Millennials want (and don’t want) authenticity on Social Media

In the northern spring of this year, Linnaeus University Masters students Guia Tina Bertoncini and Maria Teresa Schmaltz published their study on the millennial generation and their perceptions on social media through various lenses.

The Take Aways
Called “What’s on your mind?”, the study included a survey  sample size of 264 people who claimed to be between the age of 18-31 in 2013, putting them solidly in the millennial generation. Ninety-nine percent of respondents indicated they had a prsence on Facebook. Respondents came from 85 universities in 37 countries. Although there were a variety of questions in this, here are the graphs relating to my favourites:

social-media-authenticity

A majority of the respondents indicated they felt that social media increases the chance to represent a distorted self-image to others. At the same time a majority of respondents indicate they represent “nothing but my authentic self” on social media.

A majority of respondents also indicated that they put both positive and negative aspects of of the “real me” forward to others (generally); which is interesting, as research has shown–especially on social media–that people tend to display more positive versions of themselves on social media, as this “positive bias” is what generates the most positive response from an online audience.

Although the survey sample and analysis is limited, it is interesting how the individuals in this survey perceive social media presences to be likely to be distorting for others, but not themselves.

The conclusion the authors come to is that “…it is questionable…whether millennials are aware that social media revolution is not only altering our minds by influencing our brains and behaviors but directly the way in which we young individuals develop our sense of self-esteem and identity (p.87).”

This is an issue not exclusive to the millennial generation; the experiences we have, and the expectations of others, do distort the way we see ourselves and others.

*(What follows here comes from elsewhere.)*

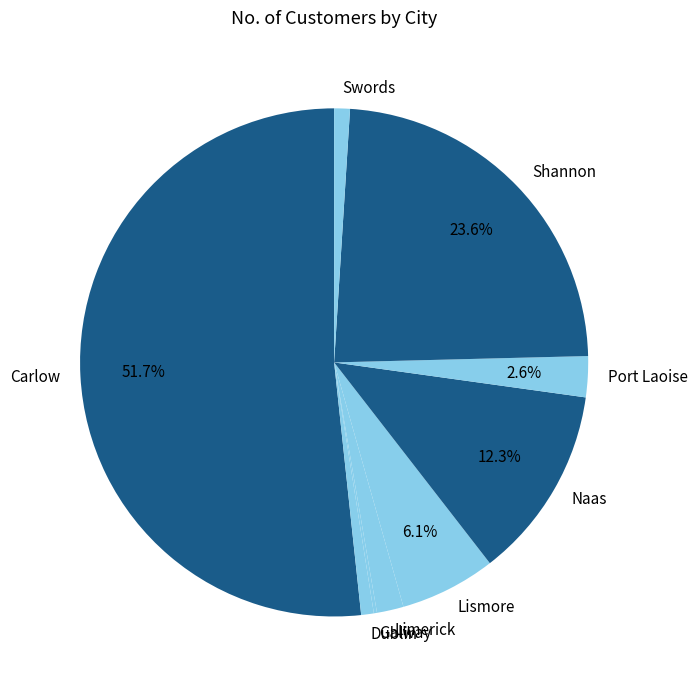

Is Carlow the majority of the pie?

Yes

Existential and Constructive Authenticity
Whether the perception that we are more authentic than others can be attributed to the Actor-Observer effect or the Hawthorne Effect (or both); the fact is we change our behaviour when we are being watched. 

Constructive Authenticity is a dimension of authenticity that looks at authenticity in reference to the cultural context. On Facebook, there are expectations around appropriate behaviour. Acting in accordance with those rules is not inauthentic; in fact to act against those norms may be considered inauthentic (as though you were doing something to intentionally upset someone else). However, the argument that Bertoncini and Schmaltz seem to be making is that millennials are confusing their online personas with offline ones. Perhaps partly because people may be pressured to be as happy and gorgeous offline as they portray themselves to be in social media?

Existential Authenticity is a dimension of authenticity discussed in several posts on this blog. One aspect of existentialist philosophy is addressing the pressure we feel from others to be a certain way. Cultural programming is strong, and can create anxiety when our inner selves do not align with the outer selves we portray–and a main cause of that anxiety is the expectation of others. Certainly social media has become the root of much more anxiety than we have had in the past. Growing up with it, millennials have an almost inevitable draw to use social media, no matter how it makes them feel. 

This question around identity will inevitably spill out into what millennials perceive as authentic as well. Although marketers view every generation as a segment with their own specific attributes based on a variety of factors, perhaps it is time for marketers to attempt to quantify and analyse this type of “distortion” in regards to authenticity and the affect it has on the millennials’ perception of it.